- **Action item**
Give back each line of the material that contains the word "term".

----

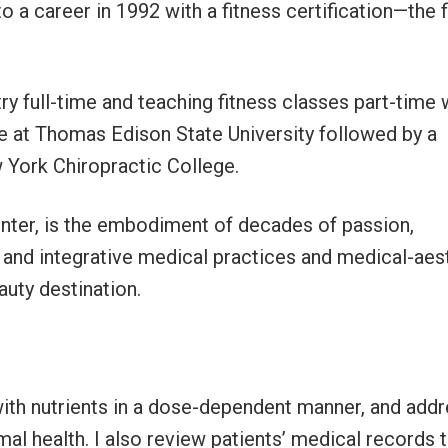
o a career in 1992 with a fitness certification—the f
ry full-time and teaching fitness classes part-time 
ee at Thomas Edison State University followed by a
w York Chiropractic College.
nter, is the embodiment of decades of passion,
 and integrative medical practices and medical-aes
auty destination.
 with nutrients in a dose-dependent manner, and add
mal health. I also review patients’ medical records 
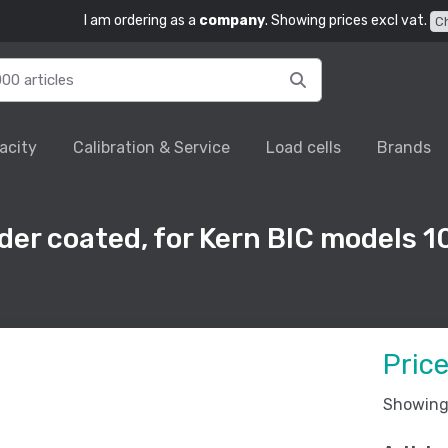
I am ordering as a
company
. Showing prices excl vat.
C
acity
Calibration & Service
Load cells
Brands
der coated, for Kern BIC models
Pric
Showing 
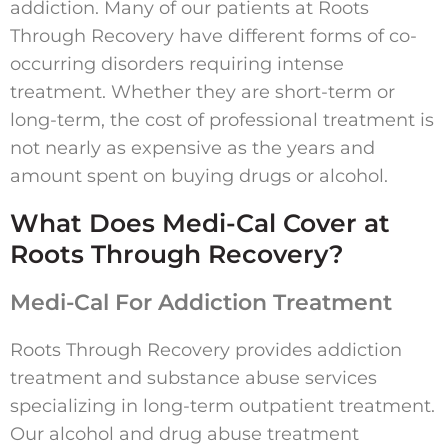
addiction. Many of our patients at Roots
Through Recovery have different forms of co-
occurring disorders requiring intense
treatment. Whether they are short-term or
long-term, the cost of professional treatment is
not nearly as expensive as the years and
amount spent on buying drugs or alcohol.
What Does Medi-Cal Cover at
Roots Through Recovery?
Medi-Cal For Addiction Treatment
Roots Through Recovery provides addiction
treatment and substance abuse services
specializing in long-term outpatient treatment.
Our alcohol and drug abuse treatment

----

- **Exercise solution**
treatment. Whether they are short-term or
long-term, the cost of professional treatment is
specializing in long-term outpatient treatment.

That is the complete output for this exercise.